### The problem
Work through the records below and tally every line containing "binary". Reply with the total alone.

Stored data:
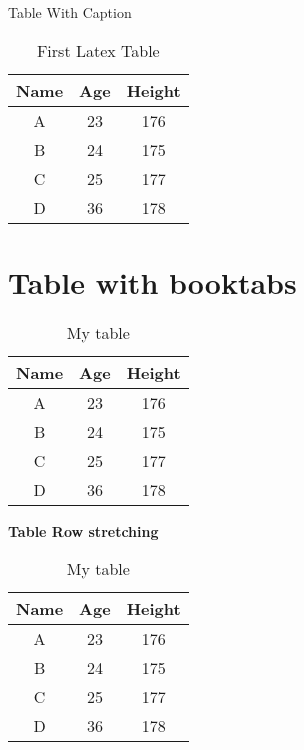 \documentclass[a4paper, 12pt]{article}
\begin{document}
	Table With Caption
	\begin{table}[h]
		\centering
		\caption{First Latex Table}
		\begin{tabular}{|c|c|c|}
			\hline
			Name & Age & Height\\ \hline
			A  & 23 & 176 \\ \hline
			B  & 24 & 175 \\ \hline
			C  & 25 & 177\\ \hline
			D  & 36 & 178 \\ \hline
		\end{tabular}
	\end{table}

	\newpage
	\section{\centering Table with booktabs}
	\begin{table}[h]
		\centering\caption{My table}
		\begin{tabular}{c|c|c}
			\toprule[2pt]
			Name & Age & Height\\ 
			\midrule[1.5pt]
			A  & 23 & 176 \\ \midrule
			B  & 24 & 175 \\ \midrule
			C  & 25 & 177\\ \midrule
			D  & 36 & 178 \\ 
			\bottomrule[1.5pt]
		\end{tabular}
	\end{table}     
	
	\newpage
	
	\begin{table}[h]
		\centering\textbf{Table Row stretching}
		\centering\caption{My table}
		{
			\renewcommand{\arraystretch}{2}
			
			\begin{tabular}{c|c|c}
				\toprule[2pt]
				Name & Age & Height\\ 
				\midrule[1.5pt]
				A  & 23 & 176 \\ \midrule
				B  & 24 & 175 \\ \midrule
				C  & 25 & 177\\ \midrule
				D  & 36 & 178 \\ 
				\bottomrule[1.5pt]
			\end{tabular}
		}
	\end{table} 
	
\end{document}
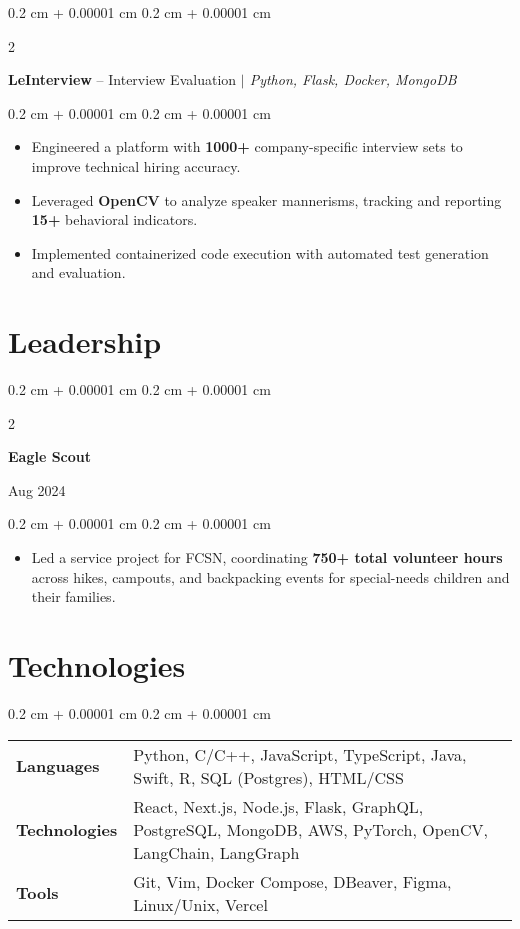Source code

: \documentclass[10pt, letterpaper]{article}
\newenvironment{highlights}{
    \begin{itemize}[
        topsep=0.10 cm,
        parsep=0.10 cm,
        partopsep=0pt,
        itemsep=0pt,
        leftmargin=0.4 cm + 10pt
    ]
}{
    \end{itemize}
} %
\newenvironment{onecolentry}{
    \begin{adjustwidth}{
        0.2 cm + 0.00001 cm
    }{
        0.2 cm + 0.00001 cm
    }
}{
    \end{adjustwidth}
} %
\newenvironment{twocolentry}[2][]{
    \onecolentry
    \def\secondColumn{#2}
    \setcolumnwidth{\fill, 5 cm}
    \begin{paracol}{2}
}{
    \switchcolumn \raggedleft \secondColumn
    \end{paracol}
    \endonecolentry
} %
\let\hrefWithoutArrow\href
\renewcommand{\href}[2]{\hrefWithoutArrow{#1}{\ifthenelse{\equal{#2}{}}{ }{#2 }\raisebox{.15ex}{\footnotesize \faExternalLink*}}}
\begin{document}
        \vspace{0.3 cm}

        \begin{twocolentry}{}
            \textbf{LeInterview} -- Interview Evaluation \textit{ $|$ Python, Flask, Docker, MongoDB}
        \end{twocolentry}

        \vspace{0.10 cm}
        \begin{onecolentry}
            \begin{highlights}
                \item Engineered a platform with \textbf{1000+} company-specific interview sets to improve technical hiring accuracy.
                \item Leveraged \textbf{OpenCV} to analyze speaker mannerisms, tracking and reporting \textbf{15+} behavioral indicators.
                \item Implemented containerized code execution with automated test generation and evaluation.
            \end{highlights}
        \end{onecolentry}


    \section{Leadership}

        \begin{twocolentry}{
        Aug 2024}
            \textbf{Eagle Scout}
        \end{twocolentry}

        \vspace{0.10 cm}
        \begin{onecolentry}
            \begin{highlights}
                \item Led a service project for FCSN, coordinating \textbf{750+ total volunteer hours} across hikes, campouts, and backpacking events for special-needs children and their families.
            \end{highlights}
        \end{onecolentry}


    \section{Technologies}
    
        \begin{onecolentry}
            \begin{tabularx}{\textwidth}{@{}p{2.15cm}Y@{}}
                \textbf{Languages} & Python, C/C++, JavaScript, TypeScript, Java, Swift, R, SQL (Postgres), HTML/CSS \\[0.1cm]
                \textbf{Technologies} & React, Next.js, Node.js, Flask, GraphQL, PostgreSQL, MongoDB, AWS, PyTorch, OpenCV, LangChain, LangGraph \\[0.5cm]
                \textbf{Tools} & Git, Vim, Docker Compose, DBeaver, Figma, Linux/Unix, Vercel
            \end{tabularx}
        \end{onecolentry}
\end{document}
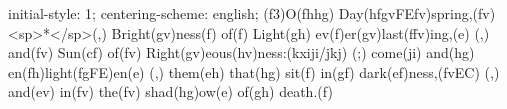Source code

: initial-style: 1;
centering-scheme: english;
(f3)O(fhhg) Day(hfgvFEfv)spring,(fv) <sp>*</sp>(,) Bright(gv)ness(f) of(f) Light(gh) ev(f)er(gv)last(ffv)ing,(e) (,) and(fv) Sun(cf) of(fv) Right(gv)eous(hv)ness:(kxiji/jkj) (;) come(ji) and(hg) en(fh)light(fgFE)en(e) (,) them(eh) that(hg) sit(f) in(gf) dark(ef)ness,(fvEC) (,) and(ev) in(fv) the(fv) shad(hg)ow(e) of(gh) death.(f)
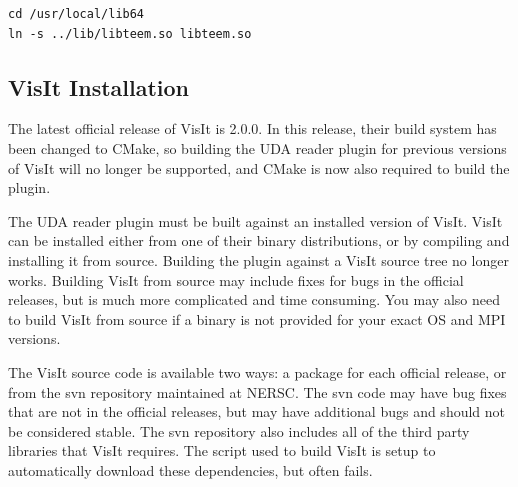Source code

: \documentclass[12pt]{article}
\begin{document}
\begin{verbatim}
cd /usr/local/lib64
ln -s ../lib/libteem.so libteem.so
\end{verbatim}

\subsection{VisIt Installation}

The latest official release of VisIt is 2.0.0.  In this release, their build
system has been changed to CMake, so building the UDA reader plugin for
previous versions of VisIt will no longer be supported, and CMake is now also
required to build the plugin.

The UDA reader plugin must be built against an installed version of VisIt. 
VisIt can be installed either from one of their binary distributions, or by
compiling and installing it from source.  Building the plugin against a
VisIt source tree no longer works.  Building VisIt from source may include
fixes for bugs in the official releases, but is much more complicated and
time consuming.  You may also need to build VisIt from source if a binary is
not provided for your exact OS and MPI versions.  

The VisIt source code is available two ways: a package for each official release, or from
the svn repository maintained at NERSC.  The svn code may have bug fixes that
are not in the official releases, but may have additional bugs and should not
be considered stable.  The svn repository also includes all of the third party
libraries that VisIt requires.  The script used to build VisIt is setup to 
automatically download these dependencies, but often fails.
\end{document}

### Task response
2